Exercise objective:
From the entries below, pull out each line that contains the word "very" and copy it unchanged.

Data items

============

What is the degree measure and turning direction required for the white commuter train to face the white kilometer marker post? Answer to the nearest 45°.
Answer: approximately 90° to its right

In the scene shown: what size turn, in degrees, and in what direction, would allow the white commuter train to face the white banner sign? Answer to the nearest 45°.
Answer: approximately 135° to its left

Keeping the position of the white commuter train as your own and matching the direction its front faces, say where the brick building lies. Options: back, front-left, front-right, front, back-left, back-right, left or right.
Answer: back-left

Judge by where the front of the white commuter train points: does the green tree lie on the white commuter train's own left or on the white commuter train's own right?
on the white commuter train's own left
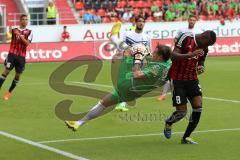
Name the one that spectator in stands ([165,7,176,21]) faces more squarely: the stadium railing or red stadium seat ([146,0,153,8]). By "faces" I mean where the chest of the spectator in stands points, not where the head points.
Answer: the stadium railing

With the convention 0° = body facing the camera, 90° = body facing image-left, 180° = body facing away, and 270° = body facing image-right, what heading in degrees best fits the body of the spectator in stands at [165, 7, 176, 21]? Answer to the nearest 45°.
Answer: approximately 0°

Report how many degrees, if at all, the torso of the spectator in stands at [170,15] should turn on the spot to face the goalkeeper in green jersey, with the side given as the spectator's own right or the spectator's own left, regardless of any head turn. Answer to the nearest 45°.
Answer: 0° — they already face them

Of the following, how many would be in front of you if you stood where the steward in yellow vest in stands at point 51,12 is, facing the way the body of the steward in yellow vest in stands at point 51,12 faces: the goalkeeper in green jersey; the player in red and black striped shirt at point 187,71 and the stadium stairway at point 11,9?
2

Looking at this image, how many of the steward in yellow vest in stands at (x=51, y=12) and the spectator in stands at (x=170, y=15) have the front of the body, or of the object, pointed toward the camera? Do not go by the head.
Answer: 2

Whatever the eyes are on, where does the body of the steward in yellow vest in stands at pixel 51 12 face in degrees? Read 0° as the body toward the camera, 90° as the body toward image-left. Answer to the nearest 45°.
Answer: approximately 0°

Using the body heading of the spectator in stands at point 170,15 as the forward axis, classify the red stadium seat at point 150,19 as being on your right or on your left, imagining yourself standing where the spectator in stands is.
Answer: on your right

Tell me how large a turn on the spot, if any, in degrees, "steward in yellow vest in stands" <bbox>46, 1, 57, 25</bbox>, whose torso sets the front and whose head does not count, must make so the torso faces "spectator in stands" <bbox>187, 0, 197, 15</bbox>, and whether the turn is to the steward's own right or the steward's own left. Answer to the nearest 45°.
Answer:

============

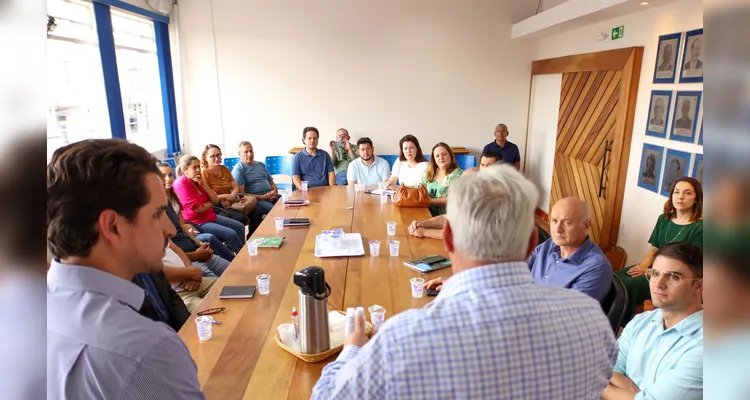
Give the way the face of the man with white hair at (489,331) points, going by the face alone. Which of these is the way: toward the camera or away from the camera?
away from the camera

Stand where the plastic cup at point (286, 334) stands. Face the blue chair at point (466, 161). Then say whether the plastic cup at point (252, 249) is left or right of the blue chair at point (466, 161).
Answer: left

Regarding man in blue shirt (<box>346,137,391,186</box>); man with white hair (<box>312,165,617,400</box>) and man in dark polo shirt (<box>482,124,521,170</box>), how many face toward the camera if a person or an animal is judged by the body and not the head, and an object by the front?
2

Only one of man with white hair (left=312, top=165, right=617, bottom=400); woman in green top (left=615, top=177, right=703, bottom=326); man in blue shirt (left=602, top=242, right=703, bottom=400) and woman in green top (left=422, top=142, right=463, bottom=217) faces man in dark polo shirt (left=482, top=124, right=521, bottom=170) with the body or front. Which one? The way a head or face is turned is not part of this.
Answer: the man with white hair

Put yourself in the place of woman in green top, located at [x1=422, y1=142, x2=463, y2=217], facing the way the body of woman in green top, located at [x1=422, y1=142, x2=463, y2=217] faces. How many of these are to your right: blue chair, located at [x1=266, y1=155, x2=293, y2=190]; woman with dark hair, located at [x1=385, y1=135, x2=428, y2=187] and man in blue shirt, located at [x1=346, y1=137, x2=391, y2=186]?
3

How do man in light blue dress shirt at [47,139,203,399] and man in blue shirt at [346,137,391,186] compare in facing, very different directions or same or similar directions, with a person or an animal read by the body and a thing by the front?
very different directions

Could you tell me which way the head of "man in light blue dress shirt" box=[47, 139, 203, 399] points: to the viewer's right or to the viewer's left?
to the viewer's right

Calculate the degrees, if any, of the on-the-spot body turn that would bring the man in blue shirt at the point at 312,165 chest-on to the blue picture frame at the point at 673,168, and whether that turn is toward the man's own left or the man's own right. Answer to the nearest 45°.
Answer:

============

Task answer:
How do man in light blue dress shirt at [47,139,203,399] and man in blue shirt at [346,137,391,186] compare in facing, very different directions or same or similar directions, with a person or an animal read by the body and a thing by the front?
very different directions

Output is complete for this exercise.